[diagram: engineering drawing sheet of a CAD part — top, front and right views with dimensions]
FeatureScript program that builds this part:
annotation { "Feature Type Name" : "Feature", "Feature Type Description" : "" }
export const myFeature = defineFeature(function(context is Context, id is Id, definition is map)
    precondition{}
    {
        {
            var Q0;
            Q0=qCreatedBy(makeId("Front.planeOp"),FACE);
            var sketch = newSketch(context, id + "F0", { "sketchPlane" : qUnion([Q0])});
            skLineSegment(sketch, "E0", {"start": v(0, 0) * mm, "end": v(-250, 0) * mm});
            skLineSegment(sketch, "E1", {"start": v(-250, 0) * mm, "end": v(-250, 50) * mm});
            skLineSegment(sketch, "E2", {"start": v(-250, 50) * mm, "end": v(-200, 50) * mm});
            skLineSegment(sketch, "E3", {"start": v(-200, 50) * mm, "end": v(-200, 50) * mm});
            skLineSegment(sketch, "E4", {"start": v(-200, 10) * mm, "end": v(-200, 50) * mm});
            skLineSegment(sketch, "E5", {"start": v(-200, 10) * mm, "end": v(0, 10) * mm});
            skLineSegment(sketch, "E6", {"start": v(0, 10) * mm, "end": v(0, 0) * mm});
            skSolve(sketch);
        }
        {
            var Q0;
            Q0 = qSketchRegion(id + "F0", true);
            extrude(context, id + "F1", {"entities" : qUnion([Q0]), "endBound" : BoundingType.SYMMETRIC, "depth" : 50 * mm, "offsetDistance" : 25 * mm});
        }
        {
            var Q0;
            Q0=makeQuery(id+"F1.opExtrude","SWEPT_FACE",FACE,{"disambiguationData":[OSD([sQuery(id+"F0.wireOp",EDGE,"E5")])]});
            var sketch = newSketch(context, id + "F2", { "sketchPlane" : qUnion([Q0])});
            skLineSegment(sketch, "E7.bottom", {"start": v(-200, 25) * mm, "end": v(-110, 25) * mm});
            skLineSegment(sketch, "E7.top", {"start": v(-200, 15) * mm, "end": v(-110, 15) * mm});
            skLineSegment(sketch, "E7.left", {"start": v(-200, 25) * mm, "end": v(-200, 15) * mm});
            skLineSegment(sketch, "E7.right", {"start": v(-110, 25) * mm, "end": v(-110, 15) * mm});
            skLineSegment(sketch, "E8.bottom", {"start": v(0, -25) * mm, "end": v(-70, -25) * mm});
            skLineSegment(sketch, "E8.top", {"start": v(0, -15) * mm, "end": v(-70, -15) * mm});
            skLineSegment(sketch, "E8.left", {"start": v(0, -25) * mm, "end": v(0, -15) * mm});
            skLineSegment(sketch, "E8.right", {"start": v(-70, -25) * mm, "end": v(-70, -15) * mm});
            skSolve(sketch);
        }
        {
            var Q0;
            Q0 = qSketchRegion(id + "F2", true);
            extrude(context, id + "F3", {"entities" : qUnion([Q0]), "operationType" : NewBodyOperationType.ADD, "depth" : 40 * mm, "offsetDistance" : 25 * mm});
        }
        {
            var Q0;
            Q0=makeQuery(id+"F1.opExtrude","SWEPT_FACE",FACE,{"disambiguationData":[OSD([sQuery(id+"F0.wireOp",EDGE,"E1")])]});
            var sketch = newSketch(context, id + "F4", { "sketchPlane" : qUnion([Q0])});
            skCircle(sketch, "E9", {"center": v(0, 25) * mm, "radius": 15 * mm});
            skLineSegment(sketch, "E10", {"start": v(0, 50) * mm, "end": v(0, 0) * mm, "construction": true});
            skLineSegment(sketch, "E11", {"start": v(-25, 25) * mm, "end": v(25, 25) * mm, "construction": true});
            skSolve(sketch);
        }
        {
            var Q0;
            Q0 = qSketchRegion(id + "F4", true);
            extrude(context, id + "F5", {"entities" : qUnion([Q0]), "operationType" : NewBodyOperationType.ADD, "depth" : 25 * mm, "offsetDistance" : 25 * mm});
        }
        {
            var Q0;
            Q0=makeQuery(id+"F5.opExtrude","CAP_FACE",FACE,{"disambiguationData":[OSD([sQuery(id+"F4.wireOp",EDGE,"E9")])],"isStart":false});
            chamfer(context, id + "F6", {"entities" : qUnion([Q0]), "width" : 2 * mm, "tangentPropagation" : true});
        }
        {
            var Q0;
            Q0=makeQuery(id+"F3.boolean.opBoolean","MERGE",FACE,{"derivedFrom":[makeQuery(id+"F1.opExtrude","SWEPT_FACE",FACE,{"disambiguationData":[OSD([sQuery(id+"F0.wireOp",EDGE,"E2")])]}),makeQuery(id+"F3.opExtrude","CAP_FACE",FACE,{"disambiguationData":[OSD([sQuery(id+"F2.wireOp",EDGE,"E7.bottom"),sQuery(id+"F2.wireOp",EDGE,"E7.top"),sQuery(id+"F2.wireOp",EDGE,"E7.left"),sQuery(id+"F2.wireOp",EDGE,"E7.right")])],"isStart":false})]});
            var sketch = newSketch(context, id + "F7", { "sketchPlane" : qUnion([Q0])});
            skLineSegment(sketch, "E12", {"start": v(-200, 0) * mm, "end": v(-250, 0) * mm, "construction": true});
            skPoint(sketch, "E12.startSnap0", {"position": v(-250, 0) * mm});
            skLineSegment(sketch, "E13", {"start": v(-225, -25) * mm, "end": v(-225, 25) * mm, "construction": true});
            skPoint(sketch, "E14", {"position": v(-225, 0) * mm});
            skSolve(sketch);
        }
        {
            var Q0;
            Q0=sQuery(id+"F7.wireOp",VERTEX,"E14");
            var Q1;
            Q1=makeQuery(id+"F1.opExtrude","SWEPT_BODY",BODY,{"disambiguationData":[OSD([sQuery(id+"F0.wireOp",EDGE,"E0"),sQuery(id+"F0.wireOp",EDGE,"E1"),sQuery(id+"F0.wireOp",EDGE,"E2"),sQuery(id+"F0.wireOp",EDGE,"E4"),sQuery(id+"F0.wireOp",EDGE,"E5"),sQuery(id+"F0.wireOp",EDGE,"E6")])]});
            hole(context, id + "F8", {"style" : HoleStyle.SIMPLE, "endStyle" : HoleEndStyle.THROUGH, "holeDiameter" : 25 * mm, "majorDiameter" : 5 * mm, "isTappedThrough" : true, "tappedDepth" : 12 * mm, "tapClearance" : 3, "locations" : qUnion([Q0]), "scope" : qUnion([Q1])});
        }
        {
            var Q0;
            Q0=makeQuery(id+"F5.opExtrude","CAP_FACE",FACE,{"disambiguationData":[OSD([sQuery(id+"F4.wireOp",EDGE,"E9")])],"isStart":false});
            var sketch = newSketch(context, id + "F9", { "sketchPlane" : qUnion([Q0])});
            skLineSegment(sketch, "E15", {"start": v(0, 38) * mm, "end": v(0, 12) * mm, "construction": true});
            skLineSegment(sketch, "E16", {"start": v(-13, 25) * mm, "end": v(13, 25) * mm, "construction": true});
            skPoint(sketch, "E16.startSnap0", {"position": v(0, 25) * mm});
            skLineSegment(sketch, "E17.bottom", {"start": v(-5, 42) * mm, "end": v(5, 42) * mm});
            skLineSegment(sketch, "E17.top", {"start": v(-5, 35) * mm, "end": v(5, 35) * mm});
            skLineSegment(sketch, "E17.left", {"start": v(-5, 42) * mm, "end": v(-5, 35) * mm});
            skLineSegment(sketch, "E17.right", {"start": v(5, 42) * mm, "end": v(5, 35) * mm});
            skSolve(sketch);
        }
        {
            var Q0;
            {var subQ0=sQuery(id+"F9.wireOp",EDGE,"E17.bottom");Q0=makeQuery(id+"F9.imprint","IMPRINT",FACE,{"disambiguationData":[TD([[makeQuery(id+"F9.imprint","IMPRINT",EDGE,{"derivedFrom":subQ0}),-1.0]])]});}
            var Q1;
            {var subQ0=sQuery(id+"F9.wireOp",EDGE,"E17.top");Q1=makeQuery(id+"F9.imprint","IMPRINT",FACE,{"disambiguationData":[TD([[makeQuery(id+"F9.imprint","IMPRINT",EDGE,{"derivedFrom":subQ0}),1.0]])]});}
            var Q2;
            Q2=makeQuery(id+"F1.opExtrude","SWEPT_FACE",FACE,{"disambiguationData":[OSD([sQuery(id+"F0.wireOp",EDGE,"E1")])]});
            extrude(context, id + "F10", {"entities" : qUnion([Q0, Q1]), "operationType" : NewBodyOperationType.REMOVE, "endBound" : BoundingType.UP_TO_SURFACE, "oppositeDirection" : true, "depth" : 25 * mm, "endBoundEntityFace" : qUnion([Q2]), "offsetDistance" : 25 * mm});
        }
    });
------------
Gather every line in the records that contains the string "position", and treat uppercase and lowercase letters as different.

            skPoint(sketch, "E12.startSnap0", {"position": v(-250, 0) * mm});
            skPoint(sketch, "E14", {"position": v(-225, 0) * mm});
            skPoint(sketch, "E16.startSnap0", {"position": v(0, 25) * mm});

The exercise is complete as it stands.